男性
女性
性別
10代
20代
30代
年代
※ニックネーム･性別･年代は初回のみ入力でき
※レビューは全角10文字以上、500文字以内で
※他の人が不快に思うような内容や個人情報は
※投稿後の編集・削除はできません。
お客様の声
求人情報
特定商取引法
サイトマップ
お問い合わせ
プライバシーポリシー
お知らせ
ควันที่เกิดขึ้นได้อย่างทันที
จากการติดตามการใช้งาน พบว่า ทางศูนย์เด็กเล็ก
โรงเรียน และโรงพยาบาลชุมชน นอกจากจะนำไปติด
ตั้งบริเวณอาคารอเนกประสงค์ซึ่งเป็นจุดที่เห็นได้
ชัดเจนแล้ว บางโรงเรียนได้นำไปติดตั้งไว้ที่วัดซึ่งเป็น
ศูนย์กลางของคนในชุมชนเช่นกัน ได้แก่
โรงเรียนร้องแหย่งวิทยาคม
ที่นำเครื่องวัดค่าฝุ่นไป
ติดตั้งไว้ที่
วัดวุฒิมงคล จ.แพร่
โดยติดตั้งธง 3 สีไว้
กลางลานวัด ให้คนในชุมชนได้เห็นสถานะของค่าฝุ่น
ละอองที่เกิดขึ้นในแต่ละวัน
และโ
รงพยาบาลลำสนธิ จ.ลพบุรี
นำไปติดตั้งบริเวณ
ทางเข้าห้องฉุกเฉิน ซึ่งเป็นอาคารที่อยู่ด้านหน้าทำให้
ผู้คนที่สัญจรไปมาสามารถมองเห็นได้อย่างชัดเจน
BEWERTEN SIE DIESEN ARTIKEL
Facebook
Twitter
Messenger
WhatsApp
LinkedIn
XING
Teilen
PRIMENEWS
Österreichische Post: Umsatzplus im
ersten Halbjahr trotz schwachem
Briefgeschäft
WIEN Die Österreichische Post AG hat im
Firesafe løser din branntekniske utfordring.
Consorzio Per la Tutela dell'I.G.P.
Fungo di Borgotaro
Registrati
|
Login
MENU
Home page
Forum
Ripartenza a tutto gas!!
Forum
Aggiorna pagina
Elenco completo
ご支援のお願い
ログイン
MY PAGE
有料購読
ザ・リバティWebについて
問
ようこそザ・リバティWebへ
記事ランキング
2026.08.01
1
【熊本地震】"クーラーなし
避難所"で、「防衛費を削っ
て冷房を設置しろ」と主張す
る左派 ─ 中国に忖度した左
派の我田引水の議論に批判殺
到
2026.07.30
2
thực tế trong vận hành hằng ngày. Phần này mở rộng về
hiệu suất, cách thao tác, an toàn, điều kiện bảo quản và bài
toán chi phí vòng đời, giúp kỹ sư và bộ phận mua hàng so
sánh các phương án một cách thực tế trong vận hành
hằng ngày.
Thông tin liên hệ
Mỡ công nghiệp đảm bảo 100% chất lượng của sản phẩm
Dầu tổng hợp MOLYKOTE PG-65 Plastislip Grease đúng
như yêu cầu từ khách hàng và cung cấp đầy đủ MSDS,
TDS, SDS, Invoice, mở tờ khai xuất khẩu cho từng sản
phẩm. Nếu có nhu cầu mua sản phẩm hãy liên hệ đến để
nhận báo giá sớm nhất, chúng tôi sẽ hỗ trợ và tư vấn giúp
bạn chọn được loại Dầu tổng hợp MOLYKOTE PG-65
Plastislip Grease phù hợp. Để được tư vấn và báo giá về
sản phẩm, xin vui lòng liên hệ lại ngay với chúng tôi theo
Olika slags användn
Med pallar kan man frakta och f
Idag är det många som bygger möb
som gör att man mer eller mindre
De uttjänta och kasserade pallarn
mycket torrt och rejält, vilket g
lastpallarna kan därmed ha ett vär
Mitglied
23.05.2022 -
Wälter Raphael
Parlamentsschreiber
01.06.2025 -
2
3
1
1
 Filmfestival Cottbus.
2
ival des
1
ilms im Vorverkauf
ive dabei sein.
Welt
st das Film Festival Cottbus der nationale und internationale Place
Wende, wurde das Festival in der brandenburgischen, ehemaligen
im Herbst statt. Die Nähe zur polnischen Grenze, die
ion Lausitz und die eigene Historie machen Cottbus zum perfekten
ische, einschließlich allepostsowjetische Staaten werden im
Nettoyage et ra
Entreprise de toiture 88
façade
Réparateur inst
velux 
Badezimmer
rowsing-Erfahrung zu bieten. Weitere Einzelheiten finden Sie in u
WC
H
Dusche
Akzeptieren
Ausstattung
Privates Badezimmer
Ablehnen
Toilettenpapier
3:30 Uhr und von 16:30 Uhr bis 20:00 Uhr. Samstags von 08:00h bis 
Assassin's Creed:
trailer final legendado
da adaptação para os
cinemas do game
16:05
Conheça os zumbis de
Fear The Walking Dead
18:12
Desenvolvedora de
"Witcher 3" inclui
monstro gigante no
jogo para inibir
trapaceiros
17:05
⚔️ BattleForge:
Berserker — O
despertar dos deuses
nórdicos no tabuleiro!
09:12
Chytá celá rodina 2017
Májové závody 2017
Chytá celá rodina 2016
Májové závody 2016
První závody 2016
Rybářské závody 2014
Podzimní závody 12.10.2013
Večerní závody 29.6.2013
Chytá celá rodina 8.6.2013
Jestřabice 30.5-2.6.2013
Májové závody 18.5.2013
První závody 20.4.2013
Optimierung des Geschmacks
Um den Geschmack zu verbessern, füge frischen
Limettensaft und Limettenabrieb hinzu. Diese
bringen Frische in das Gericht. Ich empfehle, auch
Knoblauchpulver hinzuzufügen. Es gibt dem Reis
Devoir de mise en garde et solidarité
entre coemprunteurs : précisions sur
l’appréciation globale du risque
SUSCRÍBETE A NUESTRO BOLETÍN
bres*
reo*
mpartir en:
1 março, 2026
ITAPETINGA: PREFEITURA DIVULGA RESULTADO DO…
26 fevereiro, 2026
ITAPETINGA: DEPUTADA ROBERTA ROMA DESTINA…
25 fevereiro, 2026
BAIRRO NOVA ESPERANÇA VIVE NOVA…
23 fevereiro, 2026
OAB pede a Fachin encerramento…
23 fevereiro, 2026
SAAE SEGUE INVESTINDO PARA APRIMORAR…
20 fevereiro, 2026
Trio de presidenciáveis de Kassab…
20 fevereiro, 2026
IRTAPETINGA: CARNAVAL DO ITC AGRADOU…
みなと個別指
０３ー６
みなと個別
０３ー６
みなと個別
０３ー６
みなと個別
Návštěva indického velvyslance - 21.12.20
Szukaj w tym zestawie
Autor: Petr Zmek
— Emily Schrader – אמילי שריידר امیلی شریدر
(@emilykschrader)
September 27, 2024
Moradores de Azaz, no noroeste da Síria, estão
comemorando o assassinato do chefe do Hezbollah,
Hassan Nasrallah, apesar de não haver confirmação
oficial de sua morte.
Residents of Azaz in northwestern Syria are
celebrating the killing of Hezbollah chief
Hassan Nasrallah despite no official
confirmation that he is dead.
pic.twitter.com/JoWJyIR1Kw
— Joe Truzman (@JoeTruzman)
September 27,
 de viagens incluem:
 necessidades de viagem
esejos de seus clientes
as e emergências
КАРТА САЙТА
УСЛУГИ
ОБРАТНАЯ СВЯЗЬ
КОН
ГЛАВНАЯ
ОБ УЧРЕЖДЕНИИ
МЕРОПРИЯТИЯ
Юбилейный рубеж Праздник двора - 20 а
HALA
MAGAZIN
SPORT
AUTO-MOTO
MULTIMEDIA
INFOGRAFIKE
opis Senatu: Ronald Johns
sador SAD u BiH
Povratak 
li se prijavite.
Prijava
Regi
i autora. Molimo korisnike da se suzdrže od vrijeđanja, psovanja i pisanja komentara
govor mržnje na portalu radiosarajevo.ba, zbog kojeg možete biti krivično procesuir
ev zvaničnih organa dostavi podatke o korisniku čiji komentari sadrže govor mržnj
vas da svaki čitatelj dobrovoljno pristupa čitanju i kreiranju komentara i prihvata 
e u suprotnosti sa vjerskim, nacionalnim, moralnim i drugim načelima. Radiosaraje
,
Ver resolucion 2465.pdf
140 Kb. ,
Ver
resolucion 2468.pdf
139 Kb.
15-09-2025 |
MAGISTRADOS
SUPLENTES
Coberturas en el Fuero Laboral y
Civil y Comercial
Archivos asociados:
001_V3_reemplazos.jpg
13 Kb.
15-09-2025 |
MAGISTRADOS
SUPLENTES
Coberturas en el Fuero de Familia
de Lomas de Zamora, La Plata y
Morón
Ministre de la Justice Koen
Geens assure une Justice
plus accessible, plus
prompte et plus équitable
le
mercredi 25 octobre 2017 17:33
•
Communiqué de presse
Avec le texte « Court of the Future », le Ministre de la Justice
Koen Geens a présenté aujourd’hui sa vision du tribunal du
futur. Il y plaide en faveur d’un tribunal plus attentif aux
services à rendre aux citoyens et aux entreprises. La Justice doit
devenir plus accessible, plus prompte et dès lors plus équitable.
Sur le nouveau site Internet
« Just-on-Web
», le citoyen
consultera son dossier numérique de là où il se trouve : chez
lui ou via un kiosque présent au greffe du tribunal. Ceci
━━━━━━━━━━━━━━━━
Swap "お知らせ" for "ニュース" in the stretch of the records from the start through the line containing "วัดวุฒิมงคล จ.แพร่", and return only those lines with nothing else changed.

男性
女性
性別
10代
20代
30代
年代
※ニックネーム･性別･年代は初回のみ入力でき
※レビューは全角10文字以上、500文字以内で
※他の人が不快に思うような内容や個人情報は
※投稿後の編集・削除はできません。
お客様の声
求人情報
特定商取引法
サイトマップ
お問い合わせ
プライバシーポリシー
ニュース
ควันที่เกิดขึ้นได้อย่างทันที
จากการติดตามการใช้งาน พบว่า ทางศูนย์เด็กเล็ก
โรงเรียน และโรงพยาบาลชุมชน นอกจากจะนำไปติด
ตั้งบริเวณอาคารอเนกประสงค์ซึ่งเป็นจุดที่เห็นได้
ชัดเจนแล้ว บางโรงเรียนได้นำไปติดตั้งไว้ที่วัดซึ่งเป็น
ศูนย์กลางของคนในชุมชนเช่นกัน ได้แก่
โรงเรียนร้องแหย่งวิทยาคม
ที่นำเครื่องวัดค่าฝุ่นไป
ติดตั้งไว้ที่
วัดวุฒิมงคล จ.แพร่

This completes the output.